The Morris sisters lived moderately and gave generously. They were self-educated once they left the orphanage. They read and studied widely and relied on public libraries more than on building their own collections. Each of them succeeded in their chosen fields, but it was Marcella’s wealth that insured their fortune. It was her plan to take care of her sisters and try to time it so that when the last one died all the wealth had been given away to the causes they believed in. All the sisters lived together for their entire lives, and helped many people who never knew the Morris sisters or their history. The Morris Family Foundation, Inc., continues to fulfill their wishes.
We dedicate this center to them in grateful memory
Marcella Malvina Selma Ruth
1902–1995* 1899–1994 1903–1991 1904–1978
Well! This was a lot! A pretty clear biography. And also, the White House? I was breathing quite evenly now.
I asked the librarian who had written the inscription, and she sent me a longer version of the biography, which she indicated had come from “the Morris Foundation,” an organization I had never heard of and I knew had never been mentioned in any of the lore about the Morris sisters that I had heard.
With so much detail, I thought this book might be too easy to write. (Feel free to chuckle.) If there is a foundation that had been established by the sisters and a biography about them already available, then all I would really need to do was flesh out their individual stories, add some interesting details and colorful asides, and I’d be done.
I downloaded the biography from the librarian and printed it out—two pages, single spaced. And it was a surprise from the very beginning.
Around the turn of the century, the Morris family started out on a journey from their home in Montreal, Canada, to somewhere in California. It was winter in Montreal and winters in that part of the world were cold, very cold. The mother had been treated for a well-known and much feared disease called “consumption” and many people of that period who were so afflicted did not survive the winter. Her husband was an unemployed photographer who got the idea that he should take his wife to a better climate and with the motion picture industry just getting started, it might provide opportunity for an available photographer. He just had to get an automobile big enough to fit his wife and five children ages 2 to 11; Selma, Samuel, Malvina, who was lame, Marcella and Ruth. He was in luck when he learned that his brother would lend him an old seven passenger “Pierce Arrow” automobile. So off they went on their adventure, using mostly roads and pathways that for the most part were used for horse
drawn vehicles.
The journey was a lot harder than he anticipated and his wife was getting a lot worse. She had a constant cough, coughing so bad that it seemed she would explode. As the family reached St. Louis, she was put in a hospital and soon died. The father was out of money and with five very young children on his hands, thought it best to leave his children at the Jewish Orphanage on a temporary basis or until he could find a job and accumulate enough money to continue their journey. He stated to his children, “Mother would certainly want him to do this” and he promised to be back no later than the end of the month to reclaim his family.
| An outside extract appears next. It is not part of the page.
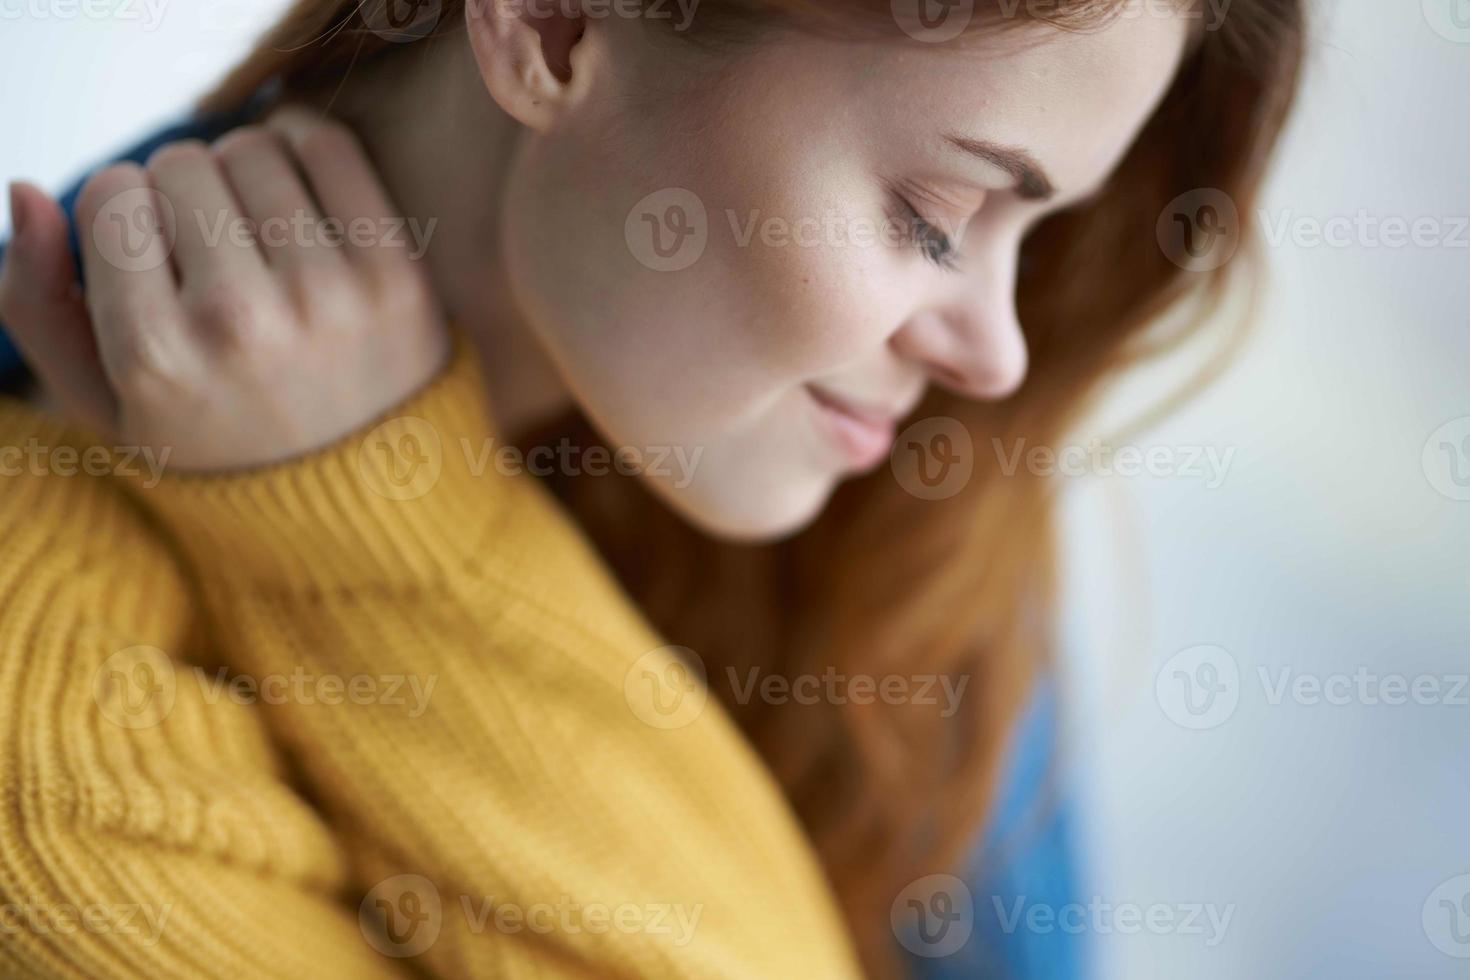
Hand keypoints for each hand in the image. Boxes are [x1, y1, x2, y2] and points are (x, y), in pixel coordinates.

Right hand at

He was not there at the end of the month, nor at the end of a hundred ensuing months; at the early months there was disappointment but the older children felt he would definitely return someday, but he never did. Soon the children got into life at the orphanage; it was clear now they had to stick together to survive this uncertainty they knew nothing about. A short time ago they had a loving mother and father and now they only had each other.
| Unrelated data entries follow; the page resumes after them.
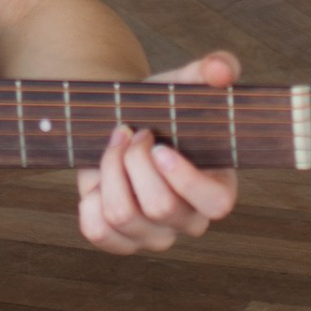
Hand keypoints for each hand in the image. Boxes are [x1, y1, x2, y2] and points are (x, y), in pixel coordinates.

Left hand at [76, 52, 242, 256]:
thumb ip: (211, 70)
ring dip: (109, 170)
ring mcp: (155, 236)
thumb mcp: (183, 85)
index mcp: (218, 189)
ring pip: (122, 216)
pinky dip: (88, 200)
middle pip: (160, 207)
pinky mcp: (120, 241)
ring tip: (115, 145)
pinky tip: (99, 178)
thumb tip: (221, 69)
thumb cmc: (161, 108)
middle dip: (135, 162)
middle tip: (133, 132)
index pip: (216, 204)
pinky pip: (98, 232)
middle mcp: (190, 220)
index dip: (185, 179)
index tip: (160, 147)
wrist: (122, 123)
As the days went by there were new routines to learn, still at the end of each month they felt their father might be there, they would never give up, always wondering whether their father took a wrong turn, whether he was in some institution, terminally ill from some misfortunate accident, maybe he was just detained by someone or something. This became an obsession with them, years later they employed enormous resources of time and money to try and find him, but of no avail.